Extracted data entries:
__________________________________________________

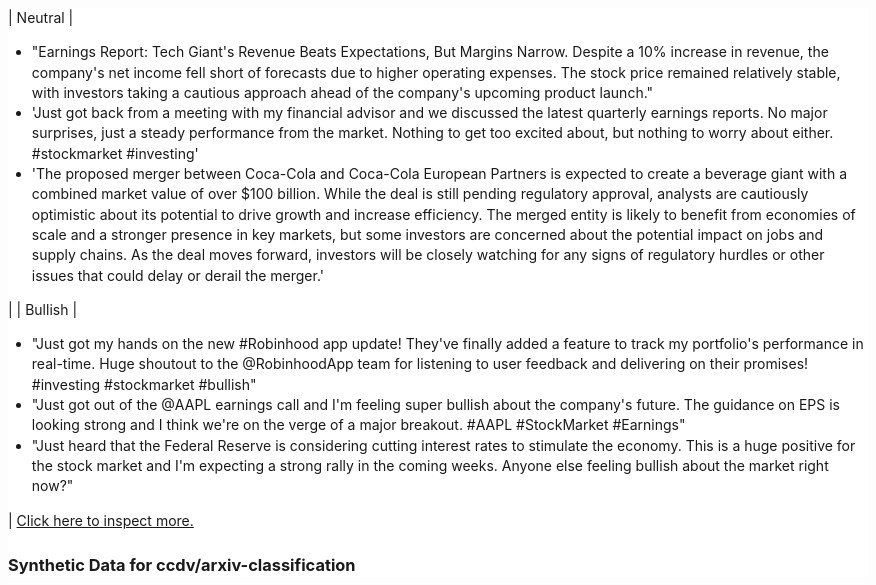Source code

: | Neutral | <ul><li>"Earnings Report: Tech Giant's Revenue Beats Expectations, But Margins Narrow. Despite a 10% increase in revenue, the company's net income fell short of forecasts due to higher operating expenses. The stock price remained relatively stable, with investors taking a cautious approach ahead of the company's upcoming product launch."</li><li>'Just got back from a meeting with my financial advisor and we discussed the latest quarterly earnings reports. No major surprises, just a steady performance from the market. Nothing to get too excited about, but nothing to worry about either. #stockmarket #investing'</li><li>'The proposed merger between Coca-Cola and Coca-Cola European Partners is expected to create a beverage giant with a combined market value of over $100 billion. While the deal is still pending regulatory approval, analysts are cautiously optimistic about its potential to drive growth and increase efficiency. The merged entity is likely to benefit from economies of scale and a stronger presence in key markets, but some investors are concerned about the potential impact on jobs and supply chains. As the deal moves forward, investors will be closely watching for any signs of regulatory hurdles or other issues that could delay or derail the merger.'</li></ul>                                                                                                                                                                                                                                                                                                                                                                                                                                                                                                     |
| Bullish | <ul><li>"Just got my hands on the new #Robinhood app update! They've finally added a feature to track my portfolio's performance in real-time. Huge shoutout to the @RobinhoodApp team for listening to user feedback and delivering on their promises! #investing #stockmarket #bullish"</li><li>"Just got out of the @AAPL earnings call and I'm feeling super bullish about the company's future. The guidance on EPS is looking strong and I think we're on the verge of a major breakout. #AAPL #StockMarket #Earnings"</li><li>"Just heard that the Federal Reserve is considering cutting interest rates to stimulate the economy. This is a huge positive for the stock market and I'm expecting a strong rally in the coming weeks. Anyone else feeling bullish about the market right now?"</li></ul>                                                                                                                                                                                                                                                                                                                                                                                                                                                                                                                                                                                                                                                                                                                                                                                                                                                                                                                                                                                                                              |
[Click here to inspect more.](https://huggingface.co/datasets/kenhktsui/test_twitter_financial_news_syn)

### Synthetic Data for ccdv/arxiv-classification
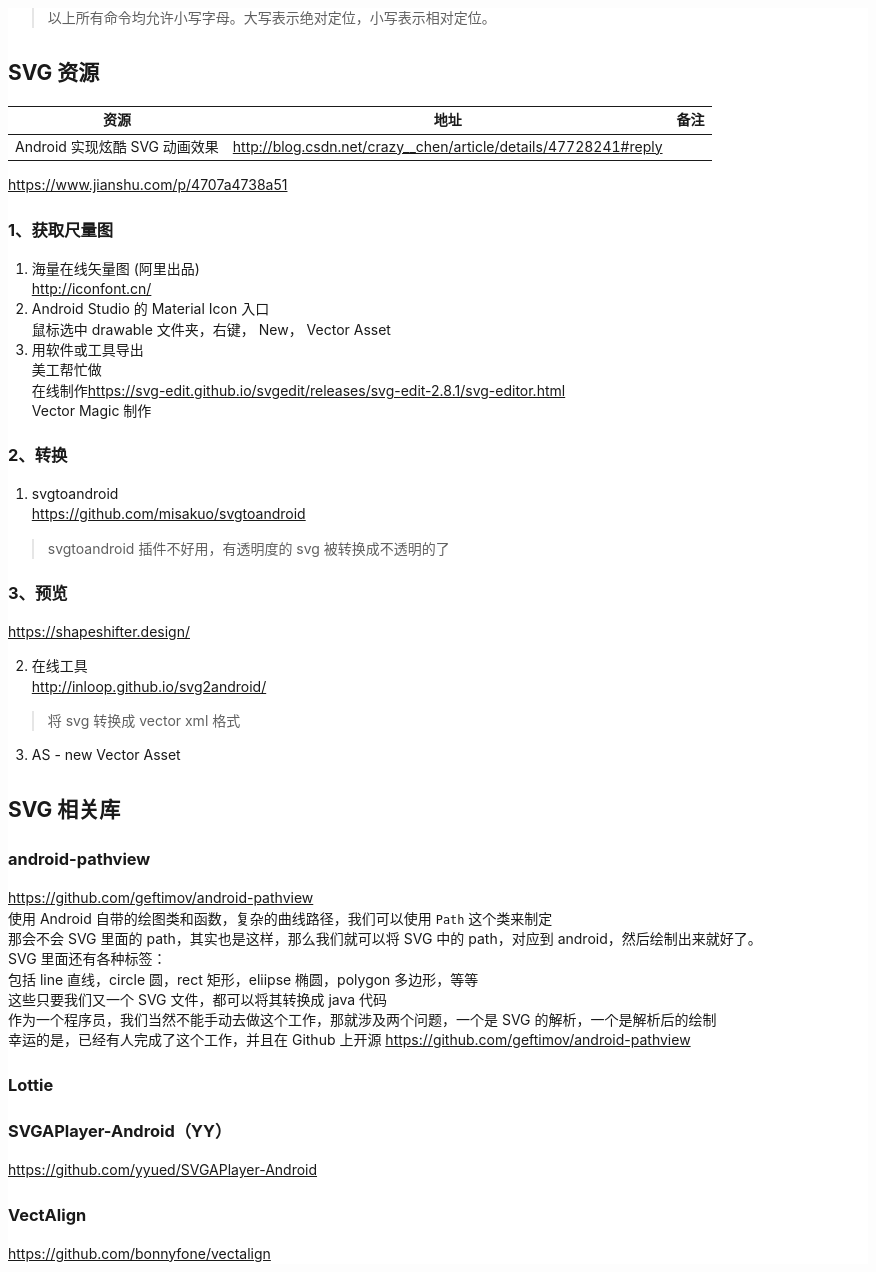 > 以上所有命令均允许小写字母。大写表示绝对定位，小写表示相对定位。

## SVG 资源

| 资源                 | 地址                                                                | 备注 |
| ------------------ | ----------------------------------------------------------------- | -- |
| Android 实现炫酷 SVG 动画效果 | <http://blog.csdn.net/crazy__chen/article/details/47728241#reply> |    |

<https://www.jianshu.com/p/4707a4738a51>

### 1、获取尺量图

1. 海量在线矢量图 (阿里出品)<br /><http://iconfont.cn/>
2. Android Studio 的 Material Icon 入口<br />鼠标选中 drawable 文件夹，右键， New， Vector Asset
3. 用软件或工具导出<br />美工帮忙做<br />在线制作<https://svg-edit.github.io/svgedit/releases/svg-edit-2.8.1/svg-editor.html><br />Vector Magic 制作

### 2、转换

1. svgtoandroid<br /><https://github.com/misakuo/svgtoandroid>

> svgtoandroid 插件不好用，有透明度的 svg 被转换成不透明的了

### 3、预览

<https://shapeshifter.design/>

2. 在线工具<br /><http://inloop.github.io/svg2android/>

> 将 svg 转换成 vector xml 格式

3. AS - new Vector Asset

## SVG 相关库

### android-pathview

<https://github.com/geftimov/android-pathview><br />使用 Android 自带的绘图类和函数，复杂的曲线路径，我们可以使用 `Path` 这个类来制定<br />那会不会 SVG 里面的 path，其实也是这样，那么我们就可以将 SVG 中的 path，对应到 android，然后绘制出来就好了。<br />SVG 里面还有各种标签：<br />包括 line 直线，circle 圆，rect 矩形，eliipse 椭圆，polygon 多边形，等等<br />这些只要我们又一个 SVG 文件，都可以将其转换成 java 代码<br />作为一个程序员，我们当然不能手动去做这个工作，那就涉及两个问题，一个是 SVG 的解析，一个是解析后的绘制<br />幸运的是，已经有人完成了这个工作，并且在 Github 上开源 <https://github.com/geftimov/android-pathview>

### Lottie

### SVGAPlayer-Android（YY）

<https://github.com/yyued/SVGAPlayer-Android>

### VectAlign

<https://github.com/bonnyfone/vectalign>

__________________________________________________

So that the copy stays exact, reproduce each record word for word and leave its images out.

Source code

: | Neutral | <ul><li>"Earnings Report: Tech Giant's Revenue Beats Expectations, But Margins Narrow. Despite a 10% increase in revenue, the company's net income fell short of forecasts due to higher operating expenses. The stock price remained relatively stable, with investors taking a cautious approach ahead of the company's upcoming product launch."</li><li>'Just got back from a meeting with my financial advisor and we discussed the latest quarterly earnings reports. No major surprises, just a steady performance from the market. Nothing to get too excited about, but nothing to worry about either. #stockmarket #investing'</li><li>'The proposed merger between Coca-Cola and Coca-Cola European Partners is expected to create a beverage giant with a combined market value of over $100 billion. While the deal is still pending regulatory approval, analysts are cautiously optimistic about its potential to drive growth and increase efficiency. The merged entity is likely to benefit from economies of scale and a stronger presence in key markets, but some investors are concerned about the potential impact on jobs and supply chains. As the deal moves forward, investors will be closely watching for any signs of regulatory hurdles or other issues that could delay or derail the merger.'</li></ul>                                                                                                                                                                                                                                                                                                                                                                                                                                                                                                     |
| Bullish | <ul><li>"Just got my hands on the new #Robinhood app update! They've finally added a feature to track my portfolio's performance in real-time. Huge shoutout to the @RobinhoodApp team for listening to user feedback and delivering on their promises! #investing #stockmarket #bullish"</li><li>"Just got out of the @AAPL earnings call and I'm feeling super bullish about the company's future. The guidance on EPS is looking strong and I think we're on the verge of a major breakout. #AAPL #StockMarket #Earnings"</li><li>"Just heard that the Federal Reserve is considering cutting interest rates to stimulate the economy. This is a huge positive for the stock market and I'm expecting a strong rally in the coming weeks. Anyone else feeling bullish about the market right now?"</li></ul>                                                                                                                                                                                                                                                                                                                                                                                                                                                                                                                                                                                                                                                                                                                                                                                                                                                                                                                                                                                                                              |
[Click here to inspect more.](https://huggingface.co/datasets/kenhktsui/test_twitter_financial_news_syn)

### Synthetic Data for ccdv/arxiv-classification
 > 以上所有命令均允许小写字母。大写表示绝对定位，小写表示相对定位。

## SVG 资源

| 资源                 | 地址                                                                | 备注 |
| ------------------ | ----------------------------------------------------------------- | -- |
| Android 实现炫酷 SVG 动画效果 | <http://blog.csdn.net/crazy__chen/article/details/47728241#reply> |    |

<https://www.jianshu.com/p/4707a4738a51>

### 1、获取尺量图

1. 海量在线矢量图 (阿里出品)<br /><http://iconfont.cn/>
2. Android Studio 的 Material Icon 入口<br />鼠标选中 drawable 文件夹，右键， New， Vector Asset
3. 用软件或工具导出<br />美工帮忙做<br />在线制作<https://svg-edit.github.io/svgedit/releases/svg-edit-2.8.1/svg-editor.html><br />Vector Magic 制作

### 2、转换

1. svgtoandroid<br /><https://github.com/misakuo/svgtoandroid>

> svgtoandroid 插件不好用，有透明度的 svg 被转换成不透明的了

### 3、预览

<https://shapeshifter.design/>

2. 在线工具<br /><http://inloop.github.io/svg2android/>

> 将 svg 转换成 vector xml 格式

3. AS - new Vector Asset

## SVG 相关库

### android-pathview

<https://github.com/geftimov/android-pathview><br />使用 Android 自带的绘图类和函数，复杂的曲线路径，我们可以使用 `Path` 这个类来制定<br />那会不会 SVG 里面的 path，其实也是这样，那么我们就可以将 SVG 中的 path，对应到 android，然后绘制出来就好了。<br />SVG 里面还有各种标签：<br />包括 line 直线，circle 圆，rect 矩形，eliipse 椭圆，polygon 多边形，等等<br />这些只要我们又一个 SVG 文件，都可以将其转换成 java 代码<br />作为一个程序员，我们当然不能手动去做这个工作，那就涉及两个问题，一个是 SVG 的解析，一个是解析后的绘制<br />幸运的是，已经有人完成了这个工作，并且在 Github 上开源 <https://github.com/geftimov/android-pathview>

### Lottie

### SVGAPlayer-Android（YY）

<https://github.com/yyued/SVGAPlayer-Android>

### VectAlign

<https://github.com/bonnyfone/vectalign>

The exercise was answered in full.